Sungguh hal yang cukup naif kalau bukan kekeliruan jika KKG berjuang untuk memperoleh hak yang sama dengan hak pria. Karena latar-belakang kodrati yang berbeda, di dunia tenaga kerja di Indonesia masa kini, kaum perempuan justru memiliki kelebihan hak ketimbang pria, yakni cuti menstruasi, hamil, sekaligus melahirkan.

Secara kultural, jika hak perempuan disamakan dengan pria, juga merugikan perempuan! Karena dengan persamaan hak, kaum perempuan, terutama yang sedang hamil, akan kehilangan hak kultural untuk dilindungi, dan prioritas kemudahan di saat-saat khusus. Dengan demikian, makna emansipasi perempuan yang benar, adalah perjuangan kaum perempuan demi memperoleh hak me milih dan menentukan nasib sendiri.

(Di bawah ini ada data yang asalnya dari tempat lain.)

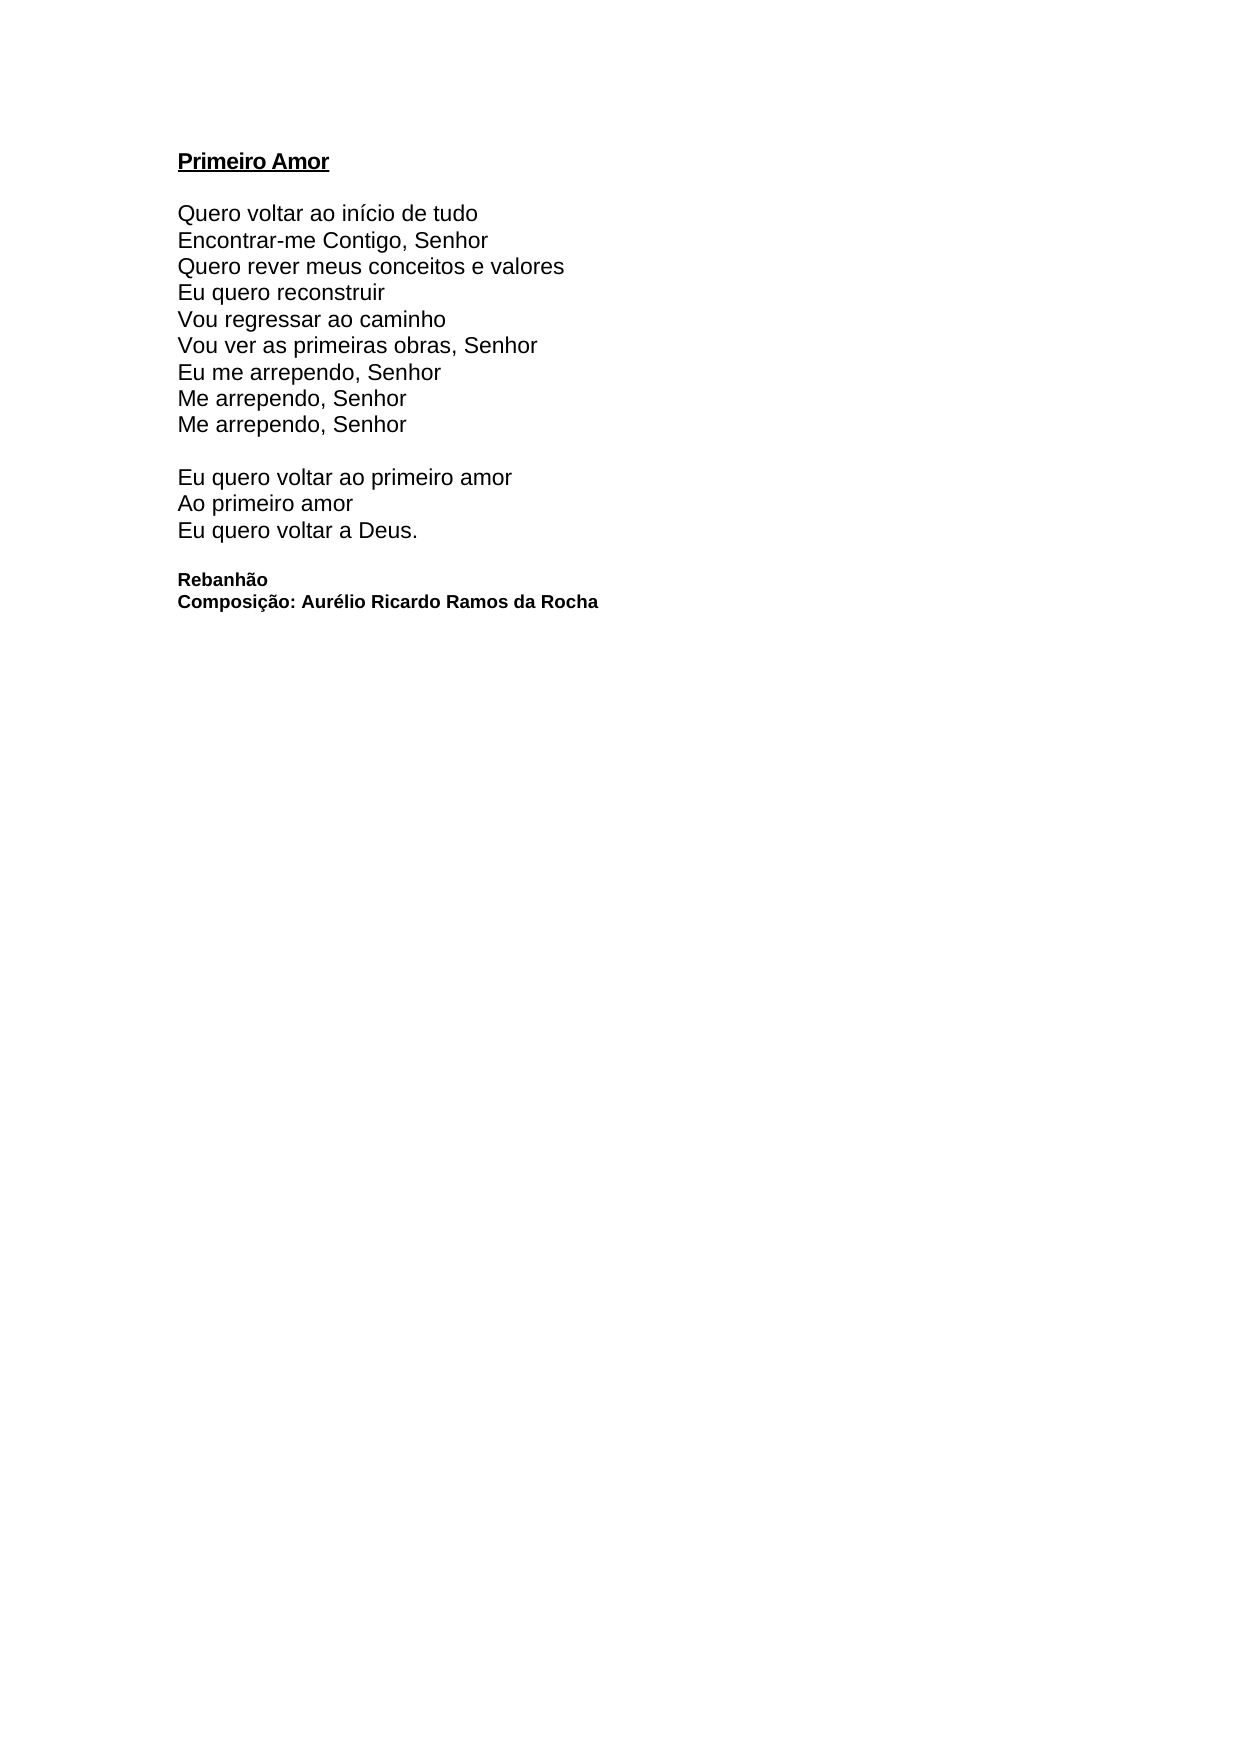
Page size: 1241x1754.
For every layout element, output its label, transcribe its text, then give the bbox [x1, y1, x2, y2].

text Quero rever meus conceitos e valores [177, 253, 1063, 279]
text Eu quero reconstruir [177, 279, 1063, 306]
text Quero voltar ao início de tudo [177, 200, 1063, 227]
text Vou regressar ao caminho [177, 306, 1063, 332]
text Me arrependo, Senhor [177, 411, 1063, 437]
text Composição: Aurélio Ricardo Ramos da Rocha [177, 591, 1063, 612]
text Eu quero voltar a Deus. [177, 517, 1063, 543]
text Eu me arrependo, Senhor [177, 358, 1063, 385]
text Me arrependo, Senhor [177, 385, 1063, 411]
text Vou ver as primeiras obras, Senhor [177, 332, 1063, 358]
text Ao primeiro amor [177, 490, 1063, 517]
text Primeiro Amor [177, 148, 1063, 174]
text Encontrar-me Contigo, Senhor [177, 227, 1063, 253]
text Rebanhão [177, 569, 1063, 591]
text Eu quero voltar ao primeiro amor [177, 464, 1063, 490]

Sampai kini, mayoritas perempuan Indonesia, terutama di daerah pedesaan dan sektor informal, belum sadar atas hak-haknya, apalagi memiliki, hak memilih dan menentukan nasib mereka sendiri, karena secara normatif terbelenggu persepsi etika, moral, dan hukum genderisme lingkungan sosiokultural serbakeliru. Belenggu budaya anakronistis itulah yang harus didobrak KKG, dan bukan mengekspresikan konsep feminisme yang cenderung melabrak tata nilai kemuliaan perempuan dalam khazanah keindonesiaan yang bertumpu pada akar kultural dan religius.